Well, the airline would save millions of dollars that way, and the decisions couldn't yield much poorer results than we've seen over the past several years...
I just get tired of the groupthink. Any large company needs good executives and few industries are as inherently volatile as the aviation industry. It's not like the shareholders didn't think of executive pay.
That is a ridiculous and counterproductive statement. Not to mention hyperbolic to the point of idiocy.
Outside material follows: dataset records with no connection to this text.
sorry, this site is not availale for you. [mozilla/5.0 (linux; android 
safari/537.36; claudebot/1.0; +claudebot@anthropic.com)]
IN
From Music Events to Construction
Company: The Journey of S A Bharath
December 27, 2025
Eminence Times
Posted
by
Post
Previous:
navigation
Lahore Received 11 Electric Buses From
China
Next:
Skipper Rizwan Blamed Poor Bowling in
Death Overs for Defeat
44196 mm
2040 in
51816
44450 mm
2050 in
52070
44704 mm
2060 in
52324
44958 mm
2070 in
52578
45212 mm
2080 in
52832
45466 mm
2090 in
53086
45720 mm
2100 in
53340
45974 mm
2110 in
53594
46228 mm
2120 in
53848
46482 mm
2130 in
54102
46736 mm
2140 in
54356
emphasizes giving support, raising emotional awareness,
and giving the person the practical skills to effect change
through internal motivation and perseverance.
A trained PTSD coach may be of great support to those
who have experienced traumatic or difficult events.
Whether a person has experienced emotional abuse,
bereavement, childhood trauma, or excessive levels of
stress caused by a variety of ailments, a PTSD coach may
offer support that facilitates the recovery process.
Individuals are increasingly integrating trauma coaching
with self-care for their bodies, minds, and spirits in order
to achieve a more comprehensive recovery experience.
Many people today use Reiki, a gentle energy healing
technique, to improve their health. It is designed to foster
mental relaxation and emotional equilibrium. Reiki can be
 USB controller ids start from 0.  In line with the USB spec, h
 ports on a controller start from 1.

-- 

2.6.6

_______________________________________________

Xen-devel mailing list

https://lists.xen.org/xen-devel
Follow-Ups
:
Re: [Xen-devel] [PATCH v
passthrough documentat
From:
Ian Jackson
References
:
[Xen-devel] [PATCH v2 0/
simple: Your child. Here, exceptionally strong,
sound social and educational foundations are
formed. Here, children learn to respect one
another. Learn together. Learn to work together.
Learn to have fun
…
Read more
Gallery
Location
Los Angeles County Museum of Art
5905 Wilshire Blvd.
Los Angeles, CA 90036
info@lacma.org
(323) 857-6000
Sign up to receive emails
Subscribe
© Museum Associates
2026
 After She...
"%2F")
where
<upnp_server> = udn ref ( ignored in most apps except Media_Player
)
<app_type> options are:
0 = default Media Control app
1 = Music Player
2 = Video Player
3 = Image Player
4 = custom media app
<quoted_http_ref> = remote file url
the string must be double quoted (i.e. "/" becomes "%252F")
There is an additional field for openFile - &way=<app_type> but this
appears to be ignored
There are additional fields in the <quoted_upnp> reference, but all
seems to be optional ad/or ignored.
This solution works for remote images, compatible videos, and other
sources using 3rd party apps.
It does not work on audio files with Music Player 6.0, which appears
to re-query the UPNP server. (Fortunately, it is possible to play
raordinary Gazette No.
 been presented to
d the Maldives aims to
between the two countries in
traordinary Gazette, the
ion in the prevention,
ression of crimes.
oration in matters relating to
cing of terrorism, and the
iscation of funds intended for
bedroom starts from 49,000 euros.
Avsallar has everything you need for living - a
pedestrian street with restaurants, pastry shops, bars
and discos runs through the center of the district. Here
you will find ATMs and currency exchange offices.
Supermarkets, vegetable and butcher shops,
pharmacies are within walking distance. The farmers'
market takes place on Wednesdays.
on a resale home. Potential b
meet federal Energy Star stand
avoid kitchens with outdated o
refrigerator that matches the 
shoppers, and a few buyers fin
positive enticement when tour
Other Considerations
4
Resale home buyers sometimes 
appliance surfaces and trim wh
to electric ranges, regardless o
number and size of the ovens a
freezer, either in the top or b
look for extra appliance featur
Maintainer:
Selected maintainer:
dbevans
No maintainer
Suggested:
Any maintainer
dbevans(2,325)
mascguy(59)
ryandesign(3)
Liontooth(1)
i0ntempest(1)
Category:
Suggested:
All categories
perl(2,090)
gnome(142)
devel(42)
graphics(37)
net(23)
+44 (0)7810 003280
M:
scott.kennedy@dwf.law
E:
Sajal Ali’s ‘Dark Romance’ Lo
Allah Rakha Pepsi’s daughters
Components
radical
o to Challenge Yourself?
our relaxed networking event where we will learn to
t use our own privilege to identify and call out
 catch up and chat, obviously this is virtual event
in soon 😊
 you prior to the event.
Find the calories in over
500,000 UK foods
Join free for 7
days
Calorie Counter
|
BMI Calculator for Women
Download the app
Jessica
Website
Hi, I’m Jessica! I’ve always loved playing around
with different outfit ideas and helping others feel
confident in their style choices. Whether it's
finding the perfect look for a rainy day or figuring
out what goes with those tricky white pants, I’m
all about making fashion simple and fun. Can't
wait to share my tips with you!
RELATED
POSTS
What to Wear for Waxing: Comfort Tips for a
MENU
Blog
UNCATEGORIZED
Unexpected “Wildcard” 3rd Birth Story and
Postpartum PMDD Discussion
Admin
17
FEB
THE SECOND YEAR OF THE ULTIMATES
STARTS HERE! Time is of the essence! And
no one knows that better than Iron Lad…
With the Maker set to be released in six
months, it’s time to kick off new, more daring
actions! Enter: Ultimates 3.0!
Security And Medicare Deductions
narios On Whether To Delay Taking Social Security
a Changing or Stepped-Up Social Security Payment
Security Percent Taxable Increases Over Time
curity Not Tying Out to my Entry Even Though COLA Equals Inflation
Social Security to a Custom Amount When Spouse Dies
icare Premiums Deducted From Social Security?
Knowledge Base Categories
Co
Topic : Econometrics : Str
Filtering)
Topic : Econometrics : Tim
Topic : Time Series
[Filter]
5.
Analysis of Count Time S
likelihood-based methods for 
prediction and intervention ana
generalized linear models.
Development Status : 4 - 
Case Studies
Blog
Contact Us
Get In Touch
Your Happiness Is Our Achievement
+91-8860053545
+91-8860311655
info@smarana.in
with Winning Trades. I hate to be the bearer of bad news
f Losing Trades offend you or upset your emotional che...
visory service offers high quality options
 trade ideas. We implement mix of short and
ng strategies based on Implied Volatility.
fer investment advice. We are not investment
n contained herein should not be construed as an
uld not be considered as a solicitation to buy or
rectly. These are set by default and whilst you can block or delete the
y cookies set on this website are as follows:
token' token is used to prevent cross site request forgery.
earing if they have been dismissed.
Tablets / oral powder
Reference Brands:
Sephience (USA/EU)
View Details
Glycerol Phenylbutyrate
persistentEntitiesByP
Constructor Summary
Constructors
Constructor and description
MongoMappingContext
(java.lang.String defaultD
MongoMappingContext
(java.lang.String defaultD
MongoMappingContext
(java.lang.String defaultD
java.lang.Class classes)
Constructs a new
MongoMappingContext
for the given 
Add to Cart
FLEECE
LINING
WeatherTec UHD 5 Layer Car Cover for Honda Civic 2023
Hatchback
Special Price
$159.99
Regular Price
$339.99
The point here is that there are lots of people who can make decisions, and they don't need to be paid twenty times what their underlings make.
It is absolutely absurd for an airline to suggest that the highly skilled workers who take direct responsibility for hundreds (or thousands, in some cases) of lives every day should take a pay cut when the people who have been making these magical decisions to this point, that is, a point at which they realize that they don't have any money, shouldn't.
It is absolutely absurd for an airline to suggest that the highly skilled workers who take direct responsibility for hundreds (or thousands, in some cases) of lives every day should take a pay cut when the people who have been making these magical decisions to this point, that is, a point at which they realize that they don't have any money, shouldn't.
United had $38 billion in revenue in 2011. Perhaps instead of posting a platitude-soaked emotional backlash, you can come up with what YOU would do with every last one of those dollars.